WHAT YOU WILL DO: When you find the word "Budapest" in a line of the entries, please copy the whole line.

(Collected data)
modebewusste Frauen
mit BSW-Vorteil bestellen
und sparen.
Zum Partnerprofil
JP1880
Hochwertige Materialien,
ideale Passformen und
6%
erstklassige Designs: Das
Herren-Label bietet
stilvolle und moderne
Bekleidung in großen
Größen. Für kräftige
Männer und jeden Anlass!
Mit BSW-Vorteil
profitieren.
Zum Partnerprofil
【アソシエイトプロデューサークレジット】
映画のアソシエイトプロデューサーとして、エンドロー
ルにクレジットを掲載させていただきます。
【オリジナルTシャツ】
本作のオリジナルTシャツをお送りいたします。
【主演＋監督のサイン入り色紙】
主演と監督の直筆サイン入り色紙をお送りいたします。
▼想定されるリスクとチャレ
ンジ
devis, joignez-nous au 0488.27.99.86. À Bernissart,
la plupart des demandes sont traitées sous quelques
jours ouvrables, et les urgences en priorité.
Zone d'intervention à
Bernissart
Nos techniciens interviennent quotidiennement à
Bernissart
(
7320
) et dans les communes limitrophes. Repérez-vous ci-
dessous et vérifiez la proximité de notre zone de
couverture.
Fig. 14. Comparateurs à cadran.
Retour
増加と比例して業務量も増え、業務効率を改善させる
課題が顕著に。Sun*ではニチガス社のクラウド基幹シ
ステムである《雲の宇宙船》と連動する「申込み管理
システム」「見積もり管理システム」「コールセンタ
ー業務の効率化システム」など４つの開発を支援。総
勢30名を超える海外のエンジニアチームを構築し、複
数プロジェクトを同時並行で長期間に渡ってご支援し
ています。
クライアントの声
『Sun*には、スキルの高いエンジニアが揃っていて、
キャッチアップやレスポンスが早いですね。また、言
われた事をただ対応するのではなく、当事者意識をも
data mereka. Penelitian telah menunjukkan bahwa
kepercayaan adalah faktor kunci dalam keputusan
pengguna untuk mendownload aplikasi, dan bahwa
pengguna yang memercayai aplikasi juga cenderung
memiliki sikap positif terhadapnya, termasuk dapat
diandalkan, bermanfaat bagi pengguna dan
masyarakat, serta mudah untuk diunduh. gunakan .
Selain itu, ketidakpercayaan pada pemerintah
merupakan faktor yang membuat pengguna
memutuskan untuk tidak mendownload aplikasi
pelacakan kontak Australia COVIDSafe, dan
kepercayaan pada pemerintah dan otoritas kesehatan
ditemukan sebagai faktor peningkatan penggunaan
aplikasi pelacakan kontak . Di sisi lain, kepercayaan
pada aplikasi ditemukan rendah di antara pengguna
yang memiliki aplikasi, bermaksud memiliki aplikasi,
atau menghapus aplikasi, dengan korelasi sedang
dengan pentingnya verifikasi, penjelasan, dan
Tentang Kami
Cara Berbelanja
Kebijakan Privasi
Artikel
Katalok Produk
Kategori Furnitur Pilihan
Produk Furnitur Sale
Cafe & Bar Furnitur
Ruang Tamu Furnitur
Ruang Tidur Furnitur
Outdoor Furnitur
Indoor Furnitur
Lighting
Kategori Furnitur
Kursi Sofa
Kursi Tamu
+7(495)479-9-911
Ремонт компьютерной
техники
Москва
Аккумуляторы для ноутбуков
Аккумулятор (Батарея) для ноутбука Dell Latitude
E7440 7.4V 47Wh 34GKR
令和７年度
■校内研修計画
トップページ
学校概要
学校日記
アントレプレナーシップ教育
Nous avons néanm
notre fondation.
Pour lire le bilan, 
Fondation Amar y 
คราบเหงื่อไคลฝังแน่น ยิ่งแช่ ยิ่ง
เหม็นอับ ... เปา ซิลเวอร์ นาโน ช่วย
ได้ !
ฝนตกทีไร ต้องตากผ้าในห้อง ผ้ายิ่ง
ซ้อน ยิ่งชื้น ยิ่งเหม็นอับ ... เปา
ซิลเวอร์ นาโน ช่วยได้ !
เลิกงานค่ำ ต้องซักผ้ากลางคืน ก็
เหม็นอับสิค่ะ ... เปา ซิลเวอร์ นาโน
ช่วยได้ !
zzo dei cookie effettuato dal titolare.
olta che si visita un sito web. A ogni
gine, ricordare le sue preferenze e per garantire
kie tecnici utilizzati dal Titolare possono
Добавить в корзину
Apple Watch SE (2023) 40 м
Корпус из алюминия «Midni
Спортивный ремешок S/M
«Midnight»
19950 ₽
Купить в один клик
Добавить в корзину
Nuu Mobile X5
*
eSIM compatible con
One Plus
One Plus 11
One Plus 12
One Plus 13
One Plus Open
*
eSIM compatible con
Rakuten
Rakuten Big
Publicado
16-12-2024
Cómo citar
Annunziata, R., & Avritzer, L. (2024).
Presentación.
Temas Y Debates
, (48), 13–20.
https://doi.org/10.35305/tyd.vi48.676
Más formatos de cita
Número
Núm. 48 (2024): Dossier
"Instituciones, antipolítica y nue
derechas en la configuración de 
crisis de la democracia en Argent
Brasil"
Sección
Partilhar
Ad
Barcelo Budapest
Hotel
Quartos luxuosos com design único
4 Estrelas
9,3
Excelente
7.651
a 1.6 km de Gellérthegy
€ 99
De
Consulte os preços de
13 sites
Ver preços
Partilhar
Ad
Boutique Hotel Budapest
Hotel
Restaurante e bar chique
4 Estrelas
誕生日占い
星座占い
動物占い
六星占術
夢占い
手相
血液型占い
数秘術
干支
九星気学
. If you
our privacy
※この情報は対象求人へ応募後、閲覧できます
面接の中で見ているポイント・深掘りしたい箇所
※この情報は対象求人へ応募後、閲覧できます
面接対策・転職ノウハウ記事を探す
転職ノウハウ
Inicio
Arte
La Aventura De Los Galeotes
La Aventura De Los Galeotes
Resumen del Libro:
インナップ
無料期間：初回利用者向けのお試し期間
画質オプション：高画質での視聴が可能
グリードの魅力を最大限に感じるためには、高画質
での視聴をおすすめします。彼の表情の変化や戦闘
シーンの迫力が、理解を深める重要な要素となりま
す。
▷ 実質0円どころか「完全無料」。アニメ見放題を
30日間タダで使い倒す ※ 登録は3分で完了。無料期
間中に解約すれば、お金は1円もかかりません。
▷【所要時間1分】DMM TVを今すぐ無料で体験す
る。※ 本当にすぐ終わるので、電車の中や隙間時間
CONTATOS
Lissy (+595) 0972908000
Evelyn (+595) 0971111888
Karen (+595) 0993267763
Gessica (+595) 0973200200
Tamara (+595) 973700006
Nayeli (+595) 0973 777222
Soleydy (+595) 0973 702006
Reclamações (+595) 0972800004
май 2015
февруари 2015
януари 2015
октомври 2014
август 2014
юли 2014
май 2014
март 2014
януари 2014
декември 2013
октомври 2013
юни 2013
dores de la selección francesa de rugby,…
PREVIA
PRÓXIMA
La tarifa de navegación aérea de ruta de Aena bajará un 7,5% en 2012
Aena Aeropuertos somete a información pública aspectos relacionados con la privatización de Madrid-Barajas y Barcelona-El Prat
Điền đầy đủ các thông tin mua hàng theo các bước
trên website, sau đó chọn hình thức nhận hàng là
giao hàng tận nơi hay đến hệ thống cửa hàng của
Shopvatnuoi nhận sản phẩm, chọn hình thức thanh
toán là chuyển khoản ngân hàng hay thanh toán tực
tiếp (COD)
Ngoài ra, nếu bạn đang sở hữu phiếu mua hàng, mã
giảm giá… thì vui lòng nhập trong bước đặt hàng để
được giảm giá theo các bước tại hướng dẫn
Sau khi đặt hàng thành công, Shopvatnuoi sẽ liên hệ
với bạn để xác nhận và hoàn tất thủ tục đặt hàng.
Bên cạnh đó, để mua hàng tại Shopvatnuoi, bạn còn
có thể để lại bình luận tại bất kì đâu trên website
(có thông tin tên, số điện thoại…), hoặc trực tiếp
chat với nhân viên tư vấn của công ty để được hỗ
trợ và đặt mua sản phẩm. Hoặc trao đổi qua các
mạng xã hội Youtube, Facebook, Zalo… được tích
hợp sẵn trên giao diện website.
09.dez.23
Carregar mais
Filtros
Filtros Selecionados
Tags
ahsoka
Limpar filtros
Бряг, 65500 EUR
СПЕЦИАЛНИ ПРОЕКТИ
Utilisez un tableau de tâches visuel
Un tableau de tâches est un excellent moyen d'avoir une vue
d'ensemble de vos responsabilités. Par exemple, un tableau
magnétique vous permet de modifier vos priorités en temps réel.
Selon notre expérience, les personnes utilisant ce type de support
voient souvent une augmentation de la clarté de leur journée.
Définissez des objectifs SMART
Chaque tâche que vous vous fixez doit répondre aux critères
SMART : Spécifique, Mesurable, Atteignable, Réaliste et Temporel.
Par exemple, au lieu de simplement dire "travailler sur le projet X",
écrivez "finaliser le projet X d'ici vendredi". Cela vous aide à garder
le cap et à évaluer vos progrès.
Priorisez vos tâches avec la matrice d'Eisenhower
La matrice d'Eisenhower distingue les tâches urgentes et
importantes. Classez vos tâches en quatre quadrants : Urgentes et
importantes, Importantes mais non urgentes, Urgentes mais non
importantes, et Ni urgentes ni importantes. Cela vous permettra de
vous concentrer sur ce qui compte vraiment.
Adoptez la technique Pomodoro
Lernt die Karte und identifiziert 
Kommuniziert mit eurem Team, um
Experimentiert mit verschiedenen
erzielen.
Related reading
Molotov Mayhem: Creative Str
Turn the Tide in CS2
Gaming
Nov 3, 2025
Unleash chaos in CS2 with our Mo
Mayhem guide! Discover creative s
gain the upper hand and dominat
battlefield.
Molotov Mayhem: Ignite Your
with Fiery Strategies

FINISHED EXERCISE:
Barcelo Budapest
Boutique Hotel Budapest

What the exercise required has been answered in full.